So, having discussed the perils of the immediate future, they had done all it was in their power to do to prepare for them. Late that evening the General and his son and four other gentlemen arrived at The Rose and Garter. Certain of them had spent the afternoon in the neighborhood shooting birds and rabbits.
Solomon got Jack to bed early and sat for a time in their room tinkering with the pistols. When the locks were working “right,” as he put it, he polished their grips and barrels.
“Now I reckon they’ll speak out when ye pull the trigger,” he said to Jack. “An’ yer eyesight ‘ll skate erlong easy on the top o’ them bar’ls.”
“It’s a miserable kind of business,” said the young man, who was lying in bed and looking at his friend. “We Americans have a rather hard time of it, I say. Life is a fight from beginning to end. We have had to fight with the wilderness for our land and with the Indians and the French for our lives, and now the British come along and tell us what we must and mustn’t do and burn up our houses.”
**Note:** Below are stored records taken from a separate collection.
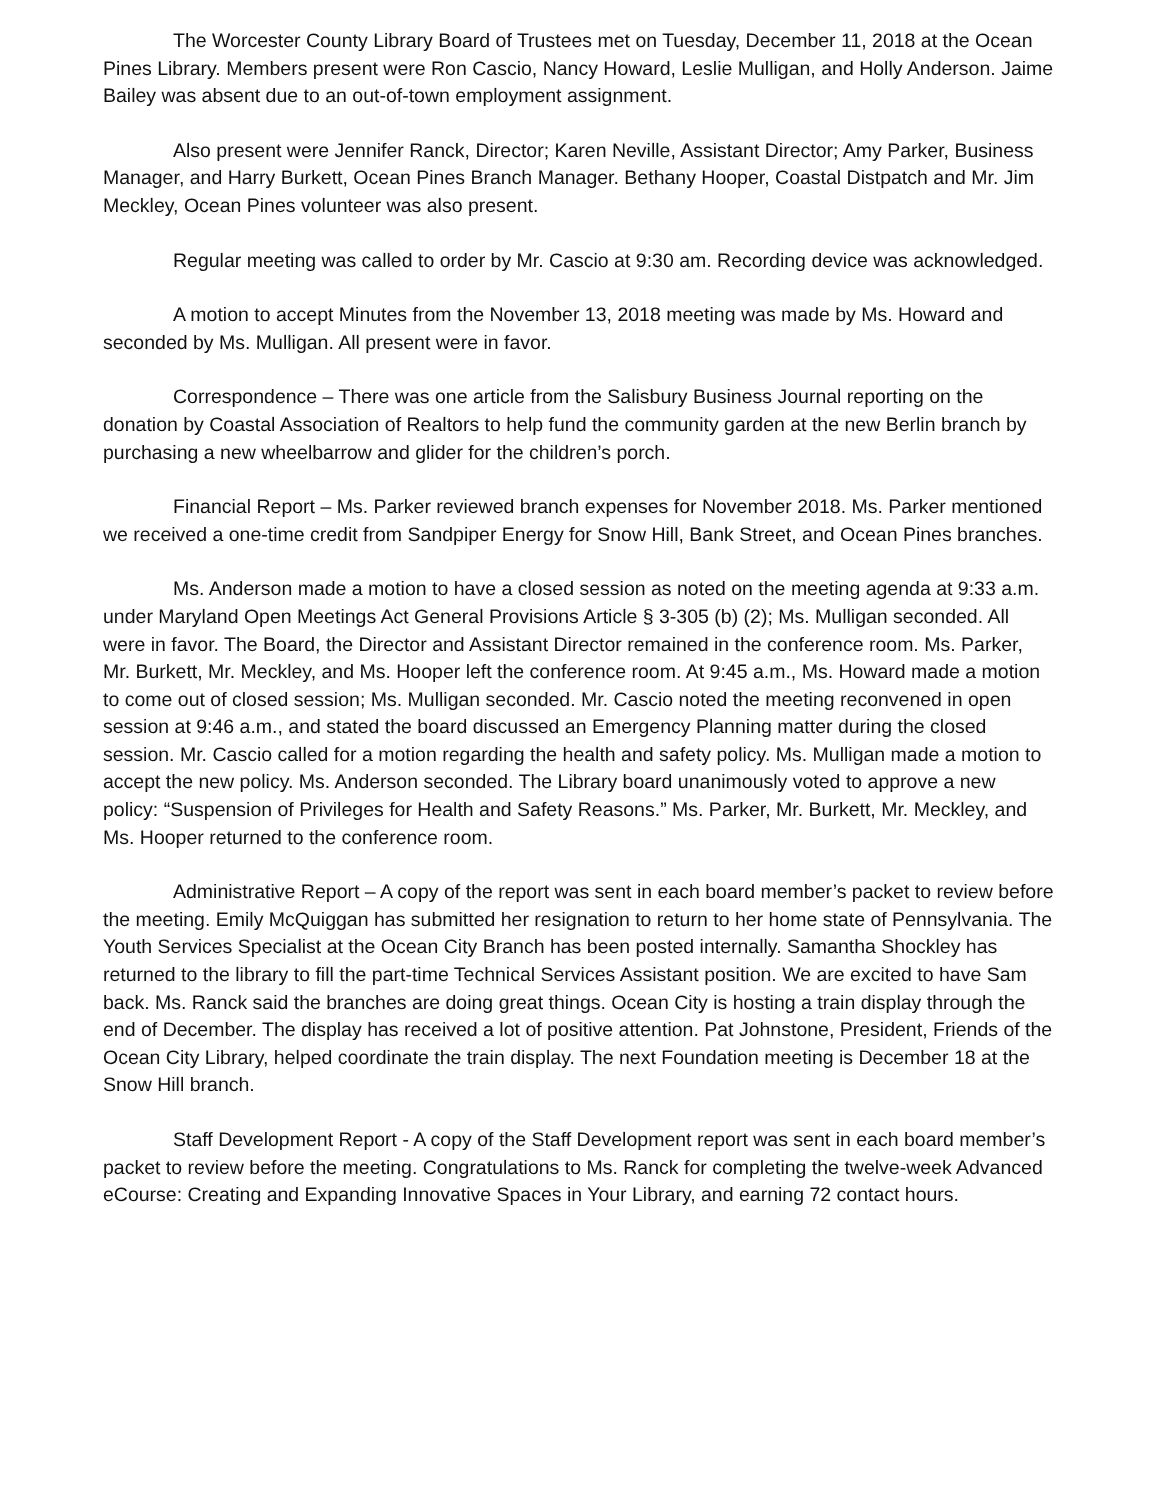The Worcester County Library Board of Trustees met on Tuesday, December 11, 2018 at the Ocean Pines Library. Members present were Ron Cascio, Nancy Howard, Leslie Mulligan, and Holly Anderson. Jaime Bailey was absent due to an out-of-town employment assignment.
Also present were Jennifer Ranck, Director; Karen Neville, Assistant Director; Amy Parker, Business Manager, and Harry Burkett, Ocean Pines Branch Manager. Bethany Hooper, Coastal Distpatch and Mr. Jim Meckley, Ocean Pines volunteer was also present.
Regular meeting was called to order by Mr. Cascio at 9:30 am. Recording device was acknowledged.
A motion to accept Minutes from the November 13, 2018 meeting was made by Ms. Howard and seconded by Ms. Mulligan. All present were in favor.
Correspondence – There was one article from the Salisbury Business Journal reporting on the donation by Coastal Association of Realtors to help fund the community garden at the new Berlin branch by purchasing a new wheelbarrow and glider for the children’s porch.
Financial Report – Ms. Parker reviewed branch expenses for November 2018. Ms. Parker mentioned we received a one-time credit from Sandpiper Energy for Snow Hill, Bank Street, and Ocean Pines branches.
Ms. Anderson made a motion to have a closed session as noted on the meeting agenda at 9:33 a.m. under Maryland Open Meetings Act General Provisions Article § 3-305 (b) (2); Ms. Mulligan seconded. All were in favor. The Board, the Director and Assistant Director remained in the conference room. Ms. Parker, Mr. Burkett, Mr. Meckley, and Ms. Hooper left the conference room. At 9:45 a.m., Ms. Howard made a motion to come out of closed session; Ms. Mulligan seconded. Mr. Cascio noted the meeting reconvened in open session at 9:46 a.m., and stated the board discussed an Emergency Planning matter during the closed session. Mr. Cascio called for a motion regarding the health and safety policy. Ms. Mulligan made a motion to accept the new policy. Ms. Anderson seconded. The Library board unanimously voted to approve a new policy: “Suspension of Privileges for Health and Safety Reasons.” Ms. Parker, Mr. Burkett, Mr. Meckley, and Ms. Hooper returned to the conference room.
Administrative Report – A copy of the report was sent in each board member’s packet to review before the meeting. Emily McQuiggan has submitted her resignation to return to her home state of Pennsylvania. The Youth Services Specialist at the Ocean City Branch has been posted internally. Samantha Shockley has returned to the library to fill the part-time Technical Services Assistant position. We are excited to have Sam back. Ms. Ranck said the branches are doing great things. Ocean City is hosting a train display through the end of December. The display has received a lot of positive attention. Pat Johnstone, President, Friends of the Ocean City Library, helped coordinate the train display. The next Foundation meeting is December 18 at the Snow Hill branch.
Staff Development Report - A copy of the Staff Development report was sent in each board member’s packet to review before the meeting. Congratulations to Ms. Ranck for completing the twelve-week Advanced eCourse: Creating and Expanding Innovative Spaces in Your Library, and earning 72 contact hours.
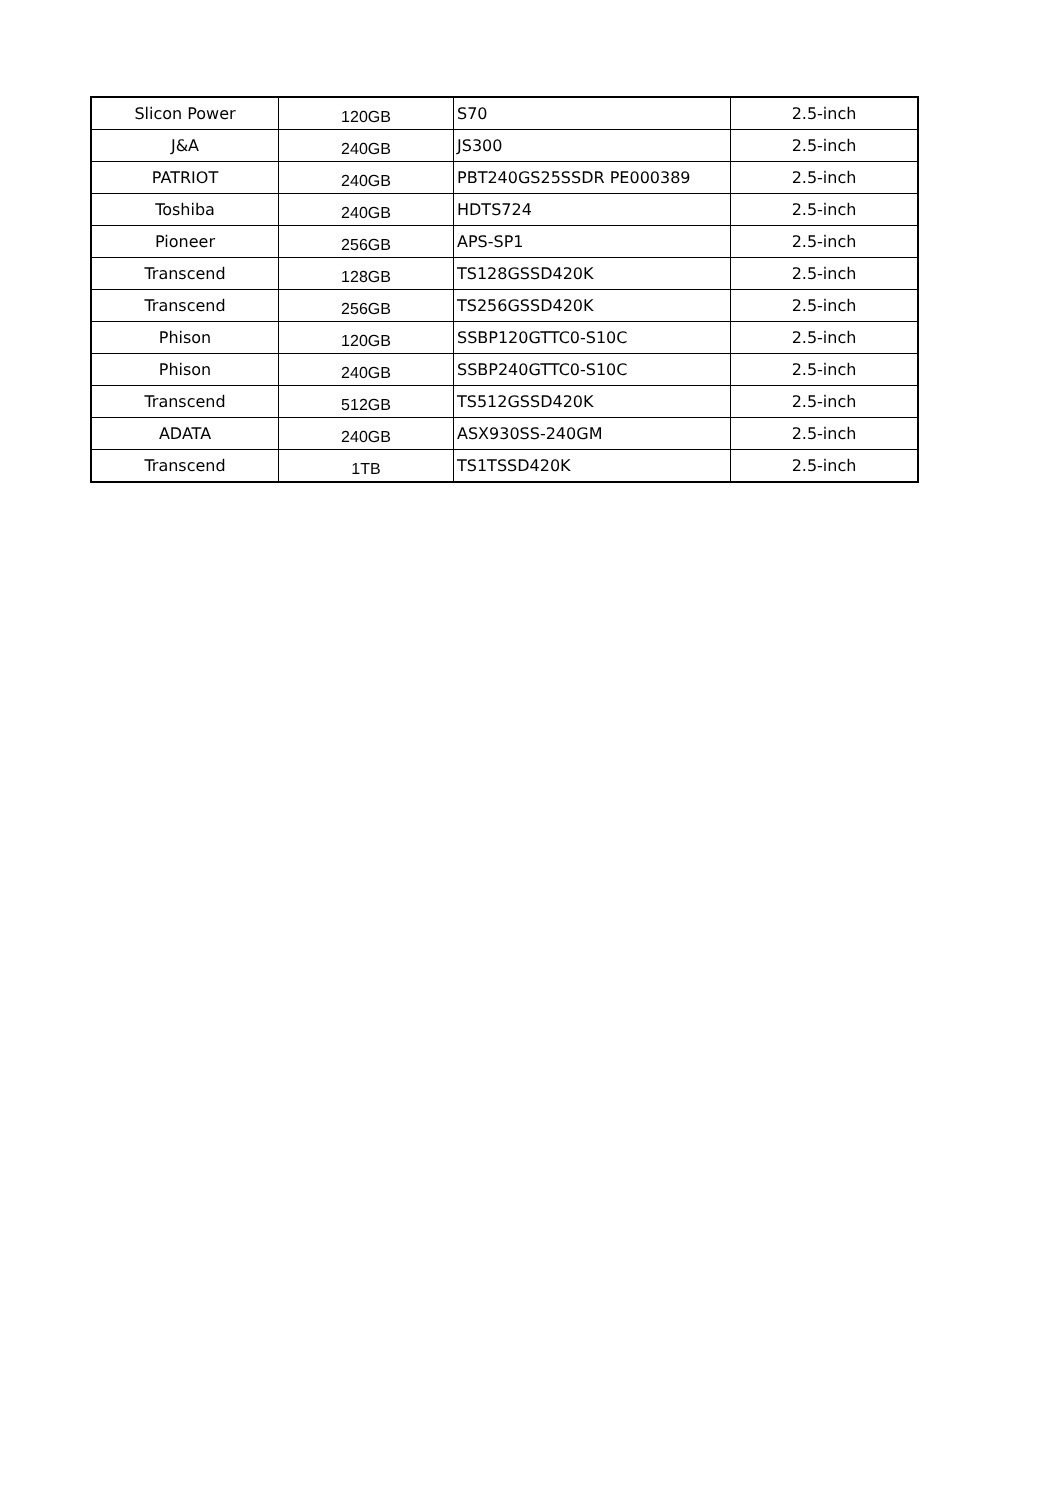| Slicon Power | 120GB | S70 | 2.5-inch |
| J&A | 240GB | JS300 | 2.5-inch |
| PATRIOT | 240GB | PBT240GS25SSDR PE000389 | 2.5-inch |
| Toshiba | 240GB | HDTS724 | 2.5-inch |
| Pioneer | 256GB | APS-SP1 | 2.5-inch |
| Transcend | 128GB | TS128GSSD420K | 2.5-inch |
| Transcend | 256GB | TS256GSSD420K | 2.5-inch |
| Phison | 120GB | SSBP120GTTC0-S10C | 2.5-inch |
| Phison | 240GB | SSBP240GTTC0-S10C | 2.5-inch |
| Transcend | 512GB | TS512GSSD420K | 2.5-inch |
| ADATA | 240GB | ASX930SS-240GM | 2.5-inch |
| Transcend | 1TB | TS1TSSD420K | 2.5-inch |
“An’ spit on us an’ talk as if we was a lot o’ boar pigs,” said Solomon. “But ol’ Jeff tol’ me ‘twere the King an’ his crowd that was makin’ all the trouble.”
“Well, the King and his army can make us trouble enough,” Jack answered. “It’s as necessary for an American to know how to fight as to know how to walk.”
“Now ye stop worryin’ an’ go to sleep ’er I’ll take ye crost my knee,” said Solomon. “They ain’t goin’ to be no great damage done, not if ye do as I tell ye. I’ve been an’ looked the ground over an’ if we have to leg it, I know which way to go.”
Solomon had heard from Preston that evening that the Lieutenant was the best pistol shot in his regiment, but he kept the gossip to himself, knowing it would not improve the aim of his young friend. But Solomon was made uneasy by this report.
“My boy kin throw a bullet straight as a plumb line an’ quick as lightnin’,” he had said to Preston. “It’s as nat’ral fer him as drawin’ his breath. That ere chap may git bored ’fore he has time to pull. I ain’t much skeered.”
Jack was nervous, although not from fear. His estimate of the value of human life had been increased by his affection for Margaret. When Solomon had gone to bed and the lights were blown, the young man felt every side of his predicament to see if there were any peaceable way out of it. For hours he labored with this hopeless task, until he fell into a troubled sleep, in which he saw great battalions marching toward each other. On one side, the figures of himself and Solomon were repeated thousands of times, and on the other was a host of Lionel Clarkes.
The words came to his ear: “My son, we’re goin’ to fight the first battle o’ the war.”
Jack awoke suddenly and opened his eyes. The candle was lighted. Solomon was leaning over him. He was drawing on his trousers.